I «300» e noialtri: distanze ravvicinate

/ 13.12.2021
di Luciana Caglio

A prima vista, l’affermazione sembra paradossale. Mentre la nostra quotidianità, pubblica e privata, è sotto l’urto di minacce, recessioni, timori, aggravati dalla pandemia, le cifre, pubblicate da «Bilanz», edizione dorata di dicembre, propongono una smentita: clamorosa. Questo maledetto 2021, per i più ricchi si chiude, infatti, all’insegna di un record finanziario senza precedenti: 821 miliardi di franchi (più 117 miliardi). Niente di campato in aria. Con l’abituale pacatezza, il direttore Dirk Schütz, commenta una situazione che, in pratica, evolve ormai da decenni sul filo della continuità. E che è frutto di un’imprenditorialità che sa restare nel solco della tradizione senza timore di innovare. Per fare un esempio a noi vicino, ecco che recentemente anche Hedy Graber, responsabile del settore socio-culturale Migros, ribadisce la fedeltà della Cooperativa alla tradizione che l’ha contrassegnata fin dalla nascita. Tradizione e rinnovamento: le due facce di una realtà imprenditoriale, raccontata da «Bilanz». Una storia di alterni successi, cambiamenti, di cui i tre fratelli Kamprad, «gli Ikea», rimangono il simbolo. Fatturato da 55-56 miliardi di franchi, e pienamente identificati con lo stile di prodotti riconoscibili sul piano mondiale. E loro stessi interpreti di una semplicità funzionale: jeans, T-shirt, abitudini spontanee che si prestano a facili ironie, per le serie ricchi-tirchi. Del resto già papà Ingvar aveva trasferito parte dei suoi capitali in Liechtenstein e Belgio, fiscalmente più accoglienti.

Certo le figure di spicco sul fronte finanziario – imprenditoriale sono quelle di sempre. I tre Kamprad, gli Hoffmann-La Roche, i Blocher. E qui s’innesta il filone politico, che, al di là delle discusse decisioni imposte dal Covid, sta perdendo seguito e impatto. Fenomeno, del resto, che si manifesta, in forme e dimensioni diverse, sul piano mondiale. Destra e sinistra: concetti sempre più lontani dalla comprensione e dalle aspettative popolari. I risultati anche di casa nostra la dicono lunga. Captare le esigenze di oggi, che si parli di digitalizzazione, tecnologia, social media, ecc., diventa sempre più arduo ma indispensabile, per poter affrontare le nuove necessità. C’è un mondo che sta cambiando e ci sfugge di mano. Ed è in questa sfera che capitalismo e statalismo, insomma ricchi e poveri, sono chiamati a darsi da fare. Non che i sindacati non servano, l’intero sistema sia destinato ai ferri vecchi. Si tratta di adeguare questi strumenti e, non da ultimo, le mentalità e la cultura. In concreto «Bilanz» corre ai ripari. Su una doppia pagina a colori racconta una vecchia storia: in continua mutazione, la ricchezza che s’insegue, si crea, si demonizza attraverso i secoli. Da Creso, Cesare, Guglielmo il Conquistatore, Gengis Khan, i Medici ai più recenti Vanderbilt, Carnegie, Ford, i grandi del periodo dell’industrializzazione, fino ad Elon Musk, simbolo di un capitalismo di nuova generazione, attento all’ambiente. C’è, non da ultimo, l’aspetto «sogno della ricchezza», abbinato al lusso. Ne dà la giusta definizione «Bilanz»: «Nessuno ne ha bisogno, tutti lo desiderano».

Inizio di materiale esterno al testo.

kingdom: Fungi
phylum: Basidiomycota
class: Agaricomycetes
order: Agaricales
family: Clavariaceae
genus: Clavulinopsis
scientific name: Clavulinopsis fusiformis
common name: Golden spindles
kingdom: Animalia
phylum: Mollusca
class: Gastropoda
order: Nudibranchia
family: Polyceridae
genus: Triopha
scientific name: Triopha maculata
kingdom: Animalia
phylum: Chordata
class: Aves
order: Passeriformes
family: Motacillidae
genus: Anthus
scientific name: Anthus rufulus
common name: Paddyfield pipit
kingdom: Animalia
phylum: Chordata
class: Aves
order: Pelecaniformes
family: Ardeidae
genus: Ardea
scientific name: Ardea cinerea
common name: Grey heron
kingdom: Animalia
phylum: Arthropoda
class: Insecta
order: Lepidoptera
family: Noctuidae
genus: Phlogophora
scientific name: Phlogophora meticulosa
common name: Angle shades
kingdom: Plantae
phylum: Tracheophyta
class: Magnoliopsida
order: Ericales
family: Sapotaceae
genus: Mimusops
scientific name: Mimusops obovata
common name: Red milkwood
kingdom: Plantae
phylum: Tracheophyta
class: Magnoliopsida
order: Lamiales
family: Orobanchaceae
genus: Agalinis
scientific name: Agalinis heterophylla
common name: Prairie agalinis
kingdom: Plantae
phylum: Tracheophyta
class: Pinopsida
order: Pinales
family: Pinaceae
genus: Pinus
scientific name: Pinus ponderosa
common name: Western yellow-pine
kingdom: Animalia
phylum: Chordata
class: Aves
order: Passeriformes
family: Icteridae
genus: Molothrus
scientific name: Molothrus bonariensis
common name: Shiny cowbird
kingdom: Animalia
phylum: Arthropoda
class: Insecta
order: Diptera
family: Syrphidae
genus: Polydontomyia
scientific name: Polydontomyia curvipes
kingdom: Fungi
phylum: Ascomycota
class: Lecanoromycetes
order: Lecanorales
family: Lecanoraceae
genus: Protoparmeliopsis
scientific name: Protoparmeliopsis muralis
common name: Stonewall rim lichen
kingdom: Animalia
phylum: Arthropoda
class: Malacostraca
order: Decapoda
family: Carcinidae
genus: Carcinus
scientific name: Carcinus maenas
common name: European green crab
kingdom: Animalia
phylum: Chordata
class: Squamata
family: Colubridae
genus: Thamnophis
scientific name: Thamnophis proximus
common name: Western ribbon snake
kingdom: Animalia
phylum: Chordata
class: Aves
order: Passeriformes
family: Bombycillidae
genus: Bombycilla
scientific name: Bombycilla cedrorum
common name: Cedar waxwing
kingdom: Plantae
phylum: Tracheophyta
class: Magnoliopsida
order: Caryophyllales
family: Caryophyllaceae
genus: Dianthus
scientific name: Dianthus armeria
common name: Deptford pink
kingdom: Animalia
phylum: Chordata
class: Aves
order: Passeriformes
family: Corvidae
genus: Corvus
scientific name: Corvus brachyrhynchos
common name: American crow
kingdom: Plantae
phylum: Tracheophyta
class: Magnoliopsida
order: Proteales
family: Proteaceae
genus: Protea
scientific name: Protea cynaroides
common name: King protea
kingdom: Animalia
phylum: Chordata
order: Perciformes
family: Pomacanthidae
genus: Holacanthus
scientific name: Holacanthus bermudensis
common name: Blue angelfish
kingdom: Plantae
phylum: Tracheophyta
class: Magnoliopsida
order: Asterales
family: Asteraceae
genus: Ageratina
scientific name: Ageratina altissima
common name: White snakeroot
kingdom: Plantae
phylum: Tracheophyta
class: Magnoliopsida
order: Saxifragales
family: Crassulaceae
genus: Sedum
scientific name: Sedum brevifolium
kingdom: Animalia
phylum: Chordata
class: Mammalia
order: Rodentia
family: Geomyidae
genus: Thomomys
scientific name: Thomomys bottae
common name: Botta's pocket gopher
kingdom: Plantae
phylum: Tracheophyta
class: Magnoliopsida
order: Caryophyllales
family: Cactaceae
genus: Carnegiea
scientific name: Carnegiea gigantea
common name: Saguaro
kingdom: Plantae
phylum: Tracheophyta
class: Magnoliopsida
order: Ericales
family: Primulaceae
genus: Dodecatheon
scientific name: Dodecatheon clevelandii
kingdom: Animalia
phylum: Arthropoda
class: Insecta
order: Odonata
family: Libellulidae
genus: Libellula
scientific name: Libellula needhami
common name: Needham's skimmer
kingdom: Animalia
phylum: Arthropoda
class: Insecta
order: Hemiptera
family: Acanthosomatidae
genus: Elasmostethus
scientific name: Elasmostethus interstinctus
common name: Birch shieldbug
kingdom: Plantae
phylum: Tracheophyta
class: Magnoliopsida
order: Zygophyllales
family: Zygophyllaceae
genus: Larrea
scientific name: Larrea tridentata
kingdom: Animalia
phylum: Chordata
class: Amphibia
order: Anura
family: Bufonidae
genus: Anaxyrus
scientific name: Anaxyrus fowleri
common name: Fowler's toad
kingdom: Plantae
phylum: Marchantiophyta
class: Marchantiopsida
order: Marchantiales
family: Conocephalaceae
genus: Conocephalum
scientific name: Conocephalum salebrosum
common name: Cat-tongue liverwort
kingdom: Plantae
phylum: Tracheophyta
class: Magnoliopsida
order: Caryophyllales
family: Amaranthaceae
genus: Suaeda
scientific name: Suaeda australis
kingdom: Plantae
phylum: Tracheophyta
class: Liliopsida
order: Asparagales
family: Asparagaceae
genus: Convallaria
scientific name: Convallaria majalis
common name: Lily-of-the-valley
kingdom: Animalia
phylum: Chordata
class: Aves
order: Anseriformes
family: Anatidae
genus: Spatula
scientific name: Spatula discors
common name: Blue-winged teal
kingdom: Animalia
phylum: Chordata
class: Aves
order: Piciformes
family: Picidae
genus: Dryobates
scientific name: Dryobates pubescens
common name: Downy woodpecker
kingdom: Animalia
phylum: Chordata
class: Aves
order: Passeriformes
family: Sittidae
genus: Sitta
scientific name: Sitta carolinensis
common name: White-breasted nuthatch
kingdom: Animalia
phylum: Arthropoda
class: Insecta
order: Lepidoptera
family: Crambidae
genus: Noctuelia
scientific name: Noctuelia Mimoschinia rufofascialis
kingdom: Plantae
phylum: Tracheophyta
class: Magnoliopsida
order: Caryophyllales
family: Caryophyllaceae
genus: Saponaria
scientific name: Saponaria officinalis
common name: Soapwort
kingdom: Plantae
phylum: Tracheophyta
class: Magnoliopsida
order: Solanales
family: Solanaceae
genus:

Infine, con «Bilanz», i super ricchi si trovano ad affrontare il tribunale dell’opinione popolare, dove la conoscenza personale e la simpatia sono decisivi. Non posso che assolvere Tito Tettamanti, amico d’infanzia, imprenditore attento alla cultura e, adesso, opinionista che non pontifica ma sa anche sorridere. Arte, quest’ultima, assai in ribasso, in un periodo in cui domina il prendersi troppo sul serio. Ma il top della simpatia spetta a Roger Federer, icona che giustifica il patriottismo. Sui campi da tennis si veda sempre meno, ma per gli svizzeri resta un’icona. La sua immagine di super ricco non lo danneggia, anzi. I motivi sono molteplici: il suo fare spontaneo, l’eleganza (sul campo e fuori), la famiglia, l’assenza di scandali e comportamenti negativi, il coinvolgimento in attività benefiche. Nell’epoca pre-Covid questi giudizi trovavano spazio in un rito spontaneo, di confronto, che si svolgeva nell’ambiente vissuto di un’edicola pubblica.